Links for Friday, August 4
If you thought neoliberals were free market proponents, you'd be wrong. That's just their cover story.
Today’s theme is neoliberalism, the belief that it’s government’s job to make the world safe for the rich and their ambitions. The key insight is that neoliberals aren’t free-market types at all. They think government should play an active role in making the world exactly they way the rich that benefit would want. (See below for more.)
A simple example: Contrary to common belief, the U.S. does have an industrial policy. It’s to make its rich people richer at the expense of the citizens whose welfare it claims to promote. Thus the U.S. does nothing to prevent, and much to promote, the moving of American manufacturing abroad. The goal is to make people like Phil Knight, CEO of Nike, as rich as possible, while impoverishing all of the U.S. citizens he no longer needs to employ.

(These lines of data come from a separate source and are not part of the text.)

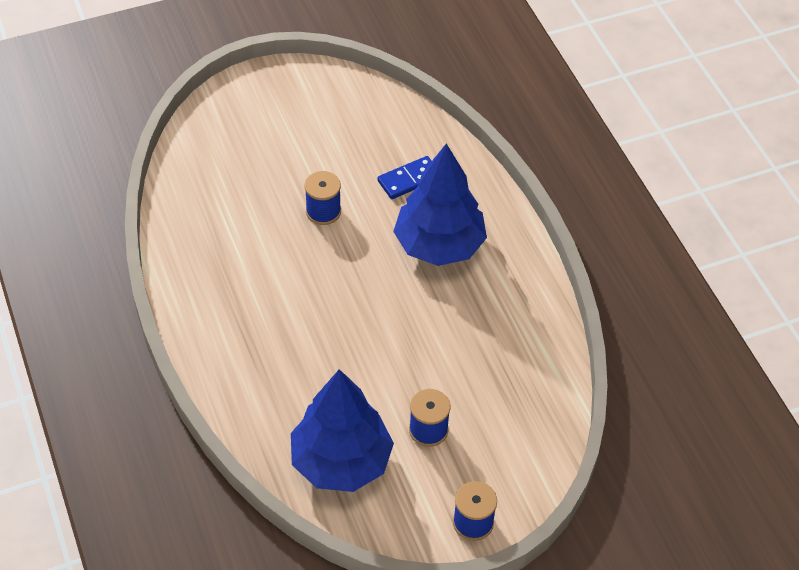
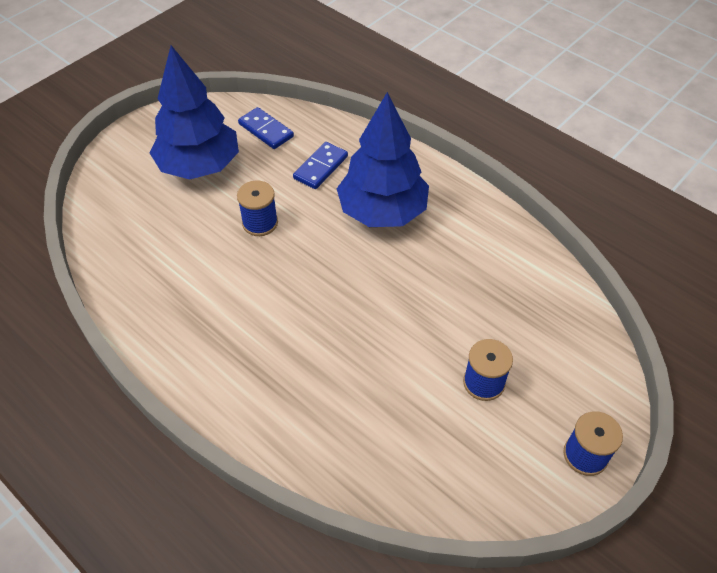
camera: 25 degrees left, 0 degrees up
blue tree [291,369,394,492] -> blue tree moved to [150,45,239,180]
none -> blue domino [238,107,294,149]

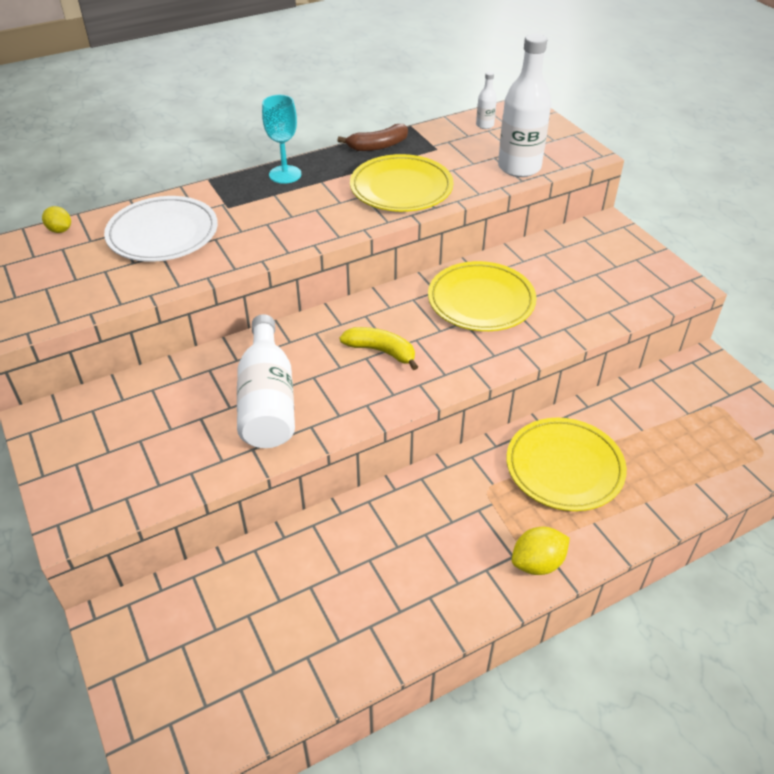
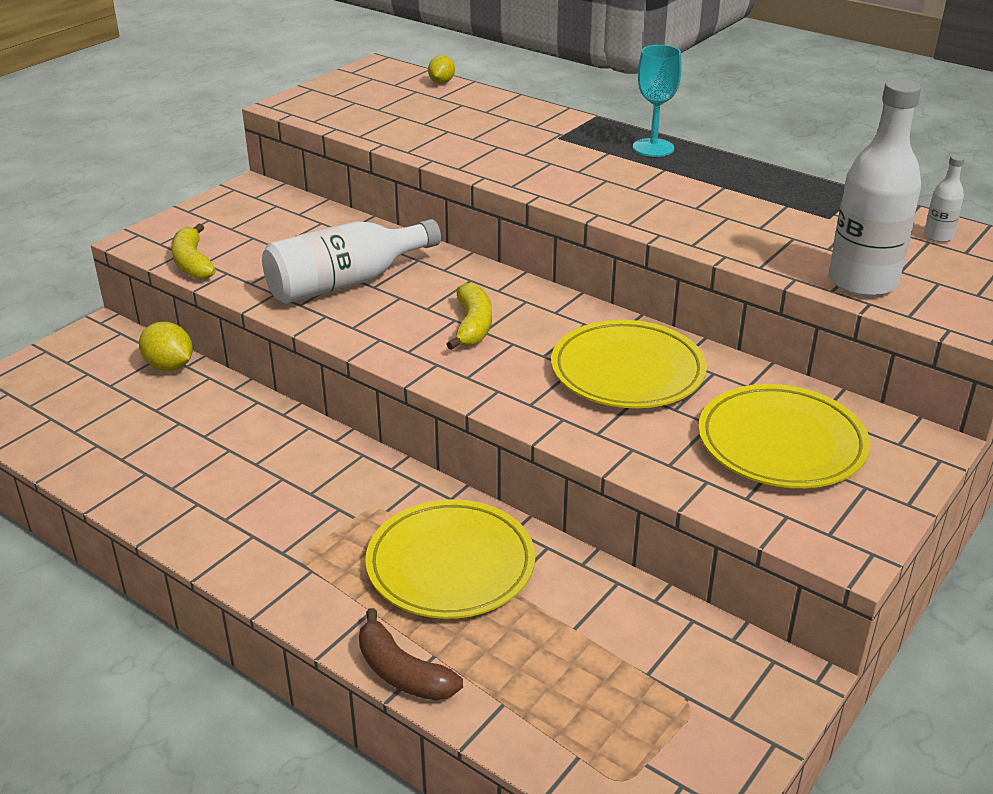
camera: 65 degrees right, 10 degrees down
white plate [104,196,218,262] -> none
brown banana [337,124,408,151] -> brown banana moved to [359,608,463,701]
yellow plate [350,154,454,212] -> yellow plate moved to [698,384,870,488]
yellow lemon [512,527,570,575] -> yellow lemon moved to [139,322,193,371]
none -> yellow banana [171,224,216,280]

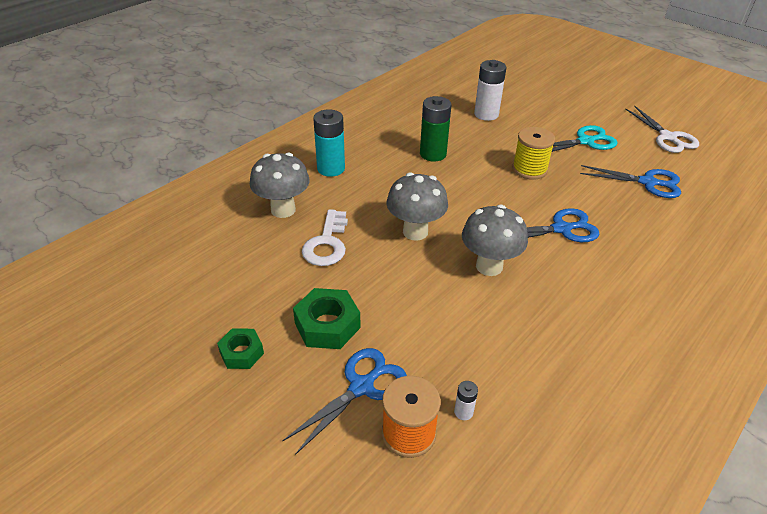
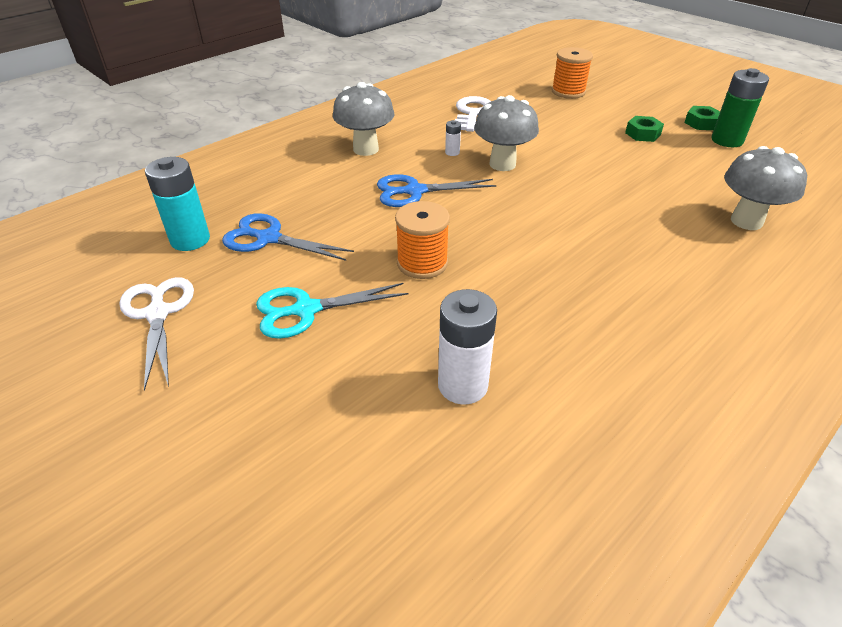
camera: 175 degrees left, 0 degrees up
blue scissors [282,348,407,455] -> none
green nut [293,288,361,349] -> green nut [625,116,664,142], size x0.64
white key [302,209,348,266] -> white key moved to [455,96,491,132]
turquoise battery [313,109,345,177] -> turquoise battery moved to [145,157,210,251]
grey mushroom [387,173,448,241] -> grey mushroom moved to [333,82,395,156]
green battery [420,96,451,162] -> green battery moved to [711,68,769,147]
white battery [454,381,478,420] -> white battery moved to [445,120,461,156]
yellow spool [512,127,555,180] -> orange spool [395,201,450,279]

China’s industrial policy, in contrast, is to take full advantage of self-destructive U.S. industrial policies in order to bring its own billions of citizens to middle-class status.

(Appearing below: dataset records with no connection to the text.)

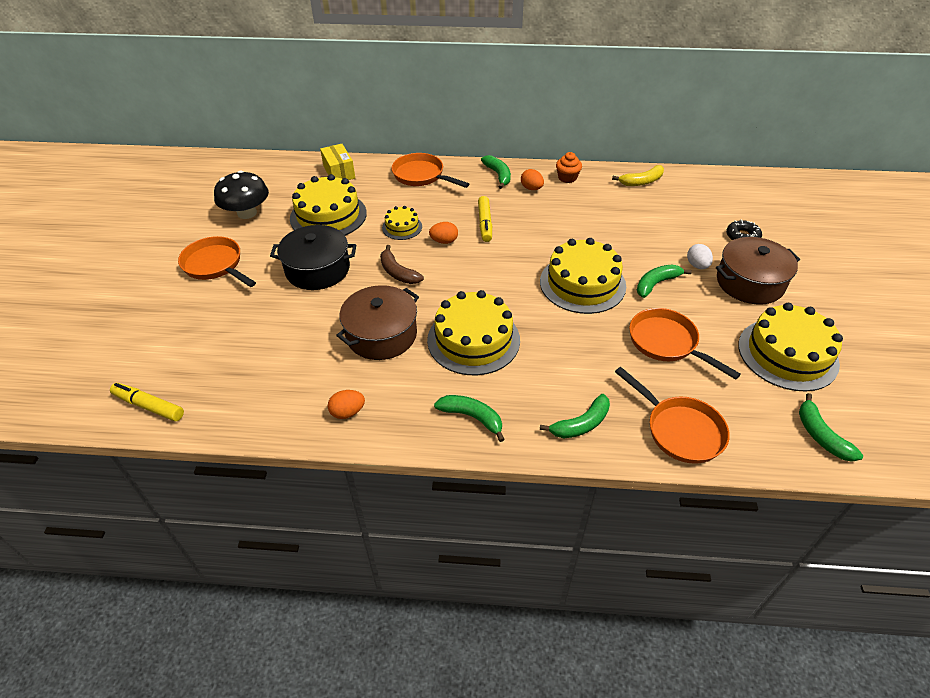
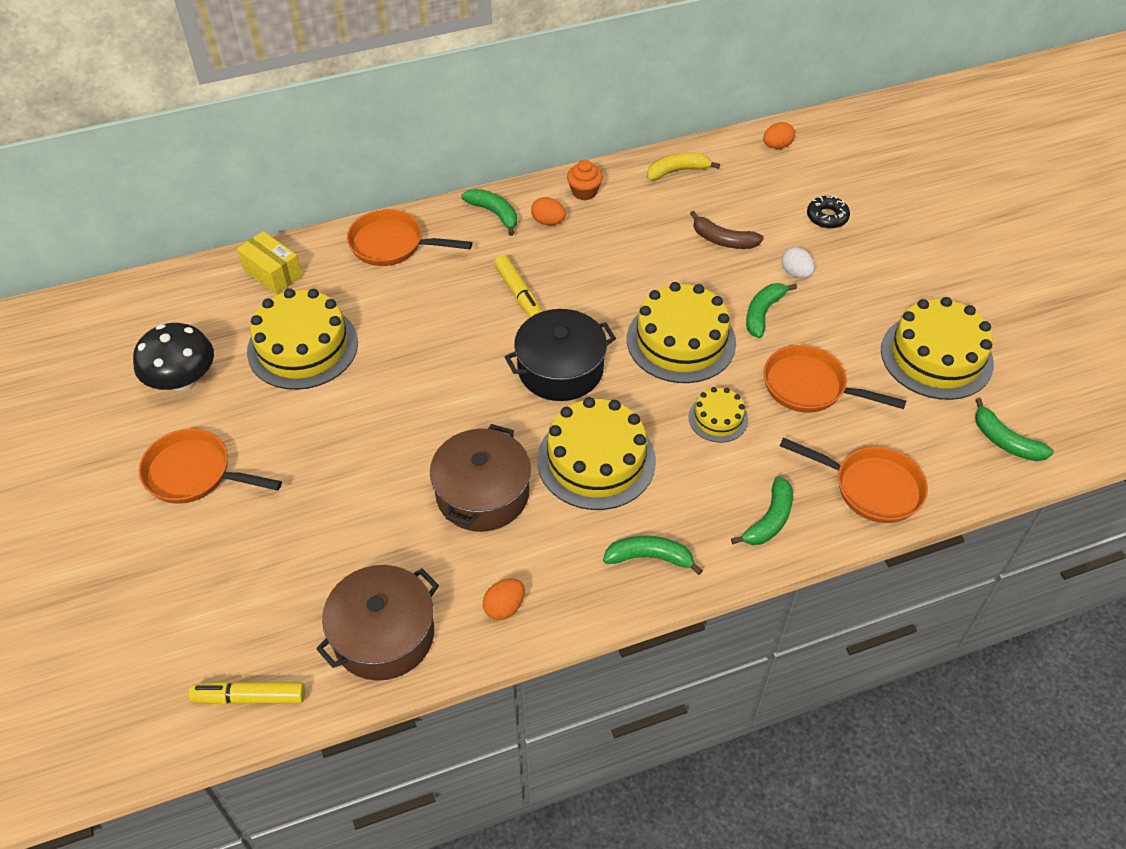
camera: 25 degrees left, 5 degrees up
black pot [270,225,356,290] -> black pot moved to [505,309,616,401]
brown banana [380,245,424,284] -> brown banana moved to [690,211,764,249]
yellow cake [382,206,422,240] -> yellow cake moved to [689,387,748,442]
orange egg [429,222,458,244] -> orange egg moved to [763,122,795,149]
yellow banana [612,165,664,186] -> yellow banana turned 150 degrees counterclockwise [647,153,720,181]
brown pot [716,237,800,304] -> brown pot moved to [316,565,439,681]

It’s a perfect deal for the Chinese. They bribe a few rich Americans with millions, and the Americans transfer billions to China in exchange.
Neoliberal philosophy justifies all of this. No wonder rich people — and their enablers — love it so much.
Links
Here are six links for your reading pleasure, and a musical treat.
• Saudis DRAINED Arizona Water As Politicians Did Nothing (Breaking Points)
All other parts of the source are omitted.